§ **Job item**
Copy every line of the following data that includes the string "Silver".

§ **Material for the task**
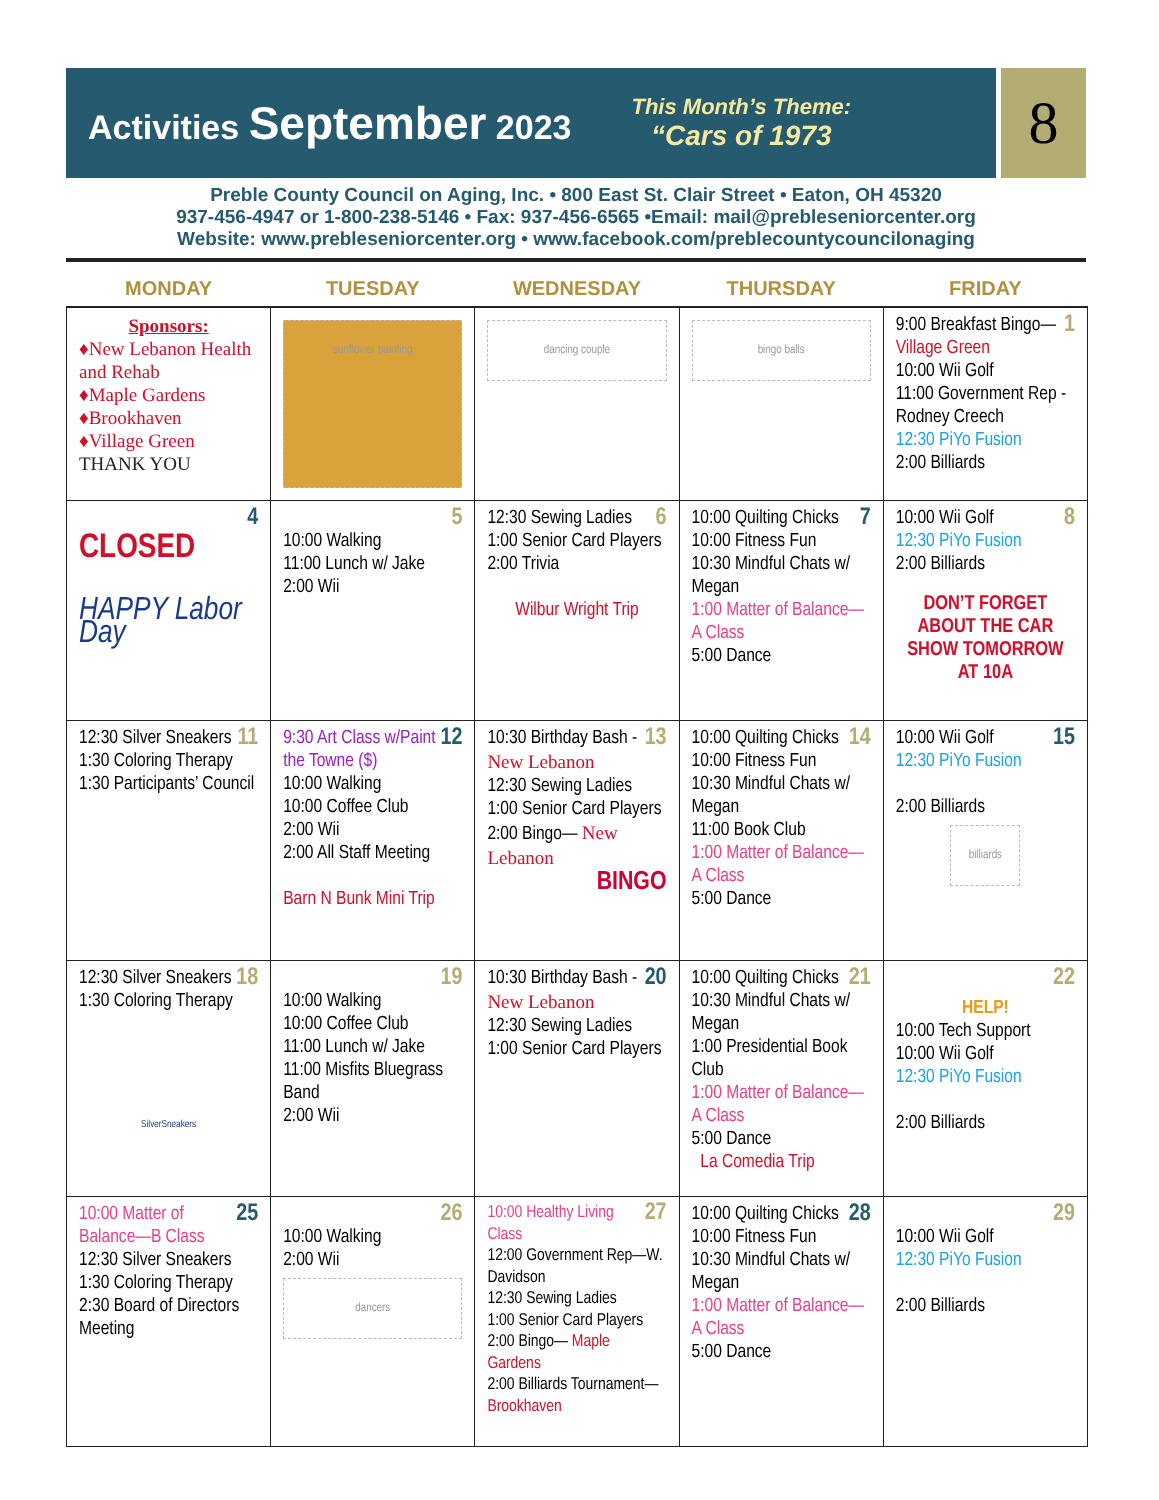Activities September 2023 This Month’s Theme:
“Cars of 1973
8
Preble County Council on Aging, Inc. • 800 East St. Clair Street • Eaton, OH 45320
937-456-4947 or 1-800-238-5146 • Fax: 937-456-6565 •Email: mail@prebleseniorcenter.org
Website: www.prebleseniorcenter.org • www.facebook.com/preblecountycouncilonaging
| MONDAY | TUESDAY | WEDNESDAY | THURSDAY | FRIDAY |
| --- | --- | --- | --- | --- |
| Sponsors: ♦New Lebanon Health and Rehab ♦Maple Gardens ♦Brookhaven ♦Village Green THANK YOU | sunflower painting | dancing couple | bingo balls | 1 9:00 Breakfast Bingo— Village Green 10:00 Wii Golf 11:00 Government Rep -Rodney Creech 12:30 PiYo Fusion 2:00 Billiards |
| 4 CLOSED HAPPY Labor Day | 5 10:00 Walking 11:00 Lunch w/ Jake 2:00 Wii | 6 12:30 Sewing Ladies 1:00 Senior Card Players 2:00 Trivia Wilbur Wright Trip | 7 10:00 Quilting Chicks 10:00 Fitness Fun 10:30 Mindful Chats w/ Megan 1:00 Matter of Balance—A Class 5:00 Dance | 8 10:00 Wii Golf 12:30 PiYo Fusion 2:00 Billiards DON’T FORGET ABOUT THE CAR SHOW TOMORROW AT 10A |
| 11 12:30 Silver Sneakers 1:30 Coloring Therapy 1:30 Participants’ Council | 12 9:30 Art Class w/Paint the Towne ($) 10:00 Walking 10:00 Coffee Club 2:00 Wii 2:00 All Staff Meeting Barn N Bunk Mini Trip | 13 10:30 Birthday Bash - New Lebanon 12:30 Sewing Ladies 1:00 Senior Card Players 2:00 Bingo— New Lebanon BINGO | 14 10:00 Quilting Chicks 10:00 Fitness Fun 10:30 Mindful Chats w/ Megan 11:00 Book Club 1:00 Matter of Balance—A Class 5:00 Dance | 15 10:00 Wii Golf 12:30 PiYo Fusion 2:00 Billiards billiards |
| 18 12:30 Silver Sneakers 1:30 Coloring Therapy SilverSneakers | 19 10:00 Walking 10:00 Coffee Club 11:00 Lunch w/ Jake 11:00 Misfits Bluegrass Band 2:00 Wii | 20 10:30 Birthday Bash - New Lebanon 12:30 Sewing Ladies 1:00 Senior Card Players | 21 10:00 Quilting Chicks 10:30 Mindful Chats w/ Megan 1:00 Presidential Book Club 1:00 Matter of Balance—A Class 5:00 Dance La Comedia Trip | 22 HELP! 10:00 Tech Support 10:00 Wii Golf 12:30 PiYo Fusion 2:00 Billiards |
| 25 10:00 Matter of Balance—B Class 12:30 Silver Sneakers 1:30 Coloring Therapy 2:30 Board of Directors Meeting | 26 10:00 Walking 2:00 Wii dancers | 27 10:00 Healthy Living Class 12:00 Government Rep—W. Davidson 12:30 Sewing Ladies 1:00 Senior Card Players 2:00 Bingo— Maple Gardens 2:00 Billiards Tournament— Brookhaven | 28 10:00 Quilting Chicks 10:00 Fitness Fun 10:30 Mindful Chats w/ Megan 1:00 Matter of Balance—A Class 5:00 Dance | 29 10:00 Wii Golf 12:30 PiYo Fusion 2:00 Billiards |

§ **Exercise output**
| 11 12:30 Silver Sneakers 1:30 Coloring Therapy 1:30 Participants’ Council | 12 9:30 Art Class w/Paint the Towne ($) 10:00 Walking 10:00 Coffee Club 2:00 Wii 2:00 All Staff Meeting Barn N Bunk Mini Trip | 13 10:30 Birthday Bash - New Lebanon 12:30 Sewing Ladies 1:00 Senior Card Players 2:00 Bingo— New Lebanon BINGO | 14 10:00 Quilting Chicks 10:00 Fitness Fun 10:30 Mindful Chats w/ Megan 11:00 Book Club 1:00 Matter of Balance—A Class 5:00 Dance | 15 10:00 Wii Golf 12:30 PiYo Fusion 2:00 Billiards billiards |
| 18 12:30 Silver Sneakers 1:30 Coloring Therapy SilverSneakers | 19 10:00 Walking 10:00 Coffee Club 11:00 Lunch w/ Jake 11:00 Misfits Bluegrass Band 2:00 Wii | 20 10:30 Birthday Bash - New Lebanon 12:30 Sewing Ladies 1:00 Senior Card Players | 21 10:00 Quilting Chicks 10:30 Mindful Chats w/ Megan 1:00 Presidential Book Club 1:00 Matter of Balance—A Class 5:00 Dance La Comedia Trip | 22 HELP! 10:00 Tech Support 10:00 Wii Golf 12:30 PiYo Fusion 2:00 Billiards |
| 25 10:00 Matter of Balance—B Class 12:30 Silver Sneakers 1:30 Coloring Therapy 2:30 Board of Directors Meeting | 26 10:00 Walking 2:00 Wii dancers | 27 10:00 Healthy Living Class 12:00 Government Rep—W. Davidson 12:30 Sewing Ladies 1:00 Senior Card Players 2:00 Bingo— Maple Gardens 2:00 Billiards Tournament— Brookhaven | 28 10:00 Quilting Chicks 10:00 Fitness Fun 10:30 Mindful Chats w/ Megan 1:00 Matter of Balance—A Class 5:00 Dance | 29 10:00 Wii Golf 12:30 PiYo Fusion 2:00 Billiards |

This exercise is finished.